5.   TCCM's failure to designate relevant portions of the record prevents us from reaching the merits of this claim.   Rule 10 provides:(a) Composition of the Record on Appeal.   The following items constitute the record on appeal:(1) the original papers and exhibits filed in the Superior Court;(2) the transcript of proceedings, if any;  and(3) a certified copy of the docket entries prepared by the Clerk of the Superior Court.D.C.App. R. 10(a)(1)-(3).“Consequently, a party challenging any trial court decision bears the burden of presenting this court ‘with a record sufficient to show affirmatively that error occurred.’ ”  Mbakpuo v. Ekeanyanwu, 738 A.2d 776, 781 (D.C.1999) (quoting Cobb v. Standard Drug Co., 453 A.2d 110, 111 (D.C.1982)).TCCM has failed to present us with a copy of Judge Rankin's written order denying the motion or a transcript of a court proceeding where the motion was orally denied.   We note also that a trial court's discovery rulings “will not be disturbed on appeal unless there has been an abuse of discretion resulting in prejudice.”  Haynes v. District of Columbia, 503 A.2d 1219, 1224 (D.C.1986).   Although TCCM represents that the judge denied its Motion to Compel without providing any explanation, “we cannot base our review of errors upon statements of counsel which are unsupported by [the] record.”  Mbakpuo, supra, 738 A.2d at 781 (internal quotations and citations omitted).   Indeed there is nothing in the record before us that supports this claim of error.

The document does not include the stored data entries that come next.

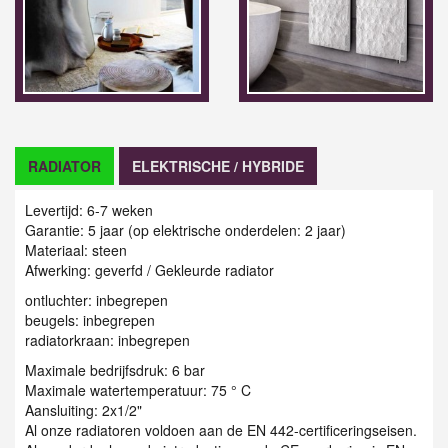
RADIATOR
ELEKTRISCHE / HYBRIDE
Levertijd: 6-7 weken
Garantie: 5 jaar (op elektrische onderdelen: 2 jaar)
Materiaal: steen
Afwerking: geverfd / Gekleurde radiator
ontluchter: inbegrepen
beugels: inbegrepen
radiatorkraan: inbegrepen
Maximale bedrijfsdruk: 6 bar
Maximale watertemperatuur: 75 ° C
Aansluiting: 2x1/2"
Al onze radiatoren voldoen aan de EN 442-certificeringseisen.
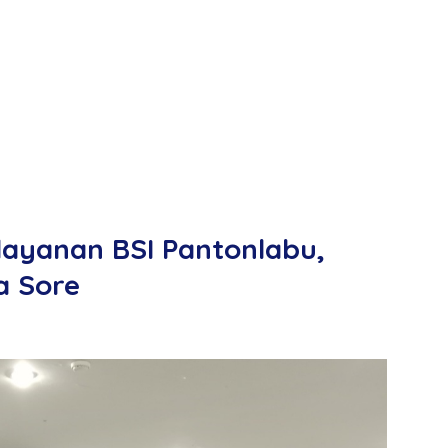
ayanan BSI Pantonlabu,
a Sore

6.   Vincent Pepper, Esq., counsel to TCCM, testified that he reviewed and discussed the Letter Agreement with DLA before it was executed by TCCM and Paxson.   Mr. Feltner, CEO and Chairman of the Board of TCCM, also agreed that this discussion and review occurred.   Mr. Feltner further testified that he discussed almost every agreement with Mr. Pepper before executing them, including the Promissory Note. Mr. Pepper testified that he authorized DLA to sign the amendment substituting Channel 50 for Channel 61 after consulting with his client, TCCM, who approved the filing because, otherwise, the proceeding before the FCC would have been terminated.   Mr. Feltner, testified that Paxson's law firm [DLA] would represent both parties with respect to the drafting of the Letter Agreement although he was never asked to sign a conflict waiver.   Mr. Feltner further testified that he suggested that DLA's offices be used for the negotiations of the Settlement Agreement and the related escrow agreement and that DLA assist with the preparation of those documents.

7.   Because TCCM has not established a prima facie case of legal malpractice, there is no reason for us to consider the issue of whether TCCM suffered any damages.

8.   This November 5, 2004 order added Channel 18 to the digital channels allotted to Mobile, Alabama without granting the rights to the channel to any particular entity and directed Paxson to submit a minor change application within forty-five days substituting Channel 18 in lieu of Channel 61.

9.   TCCM's assertion that it raised the issue of set-off as an affirmative defense does not require us to alter the trial court's determination that the matter was unripe for consideration.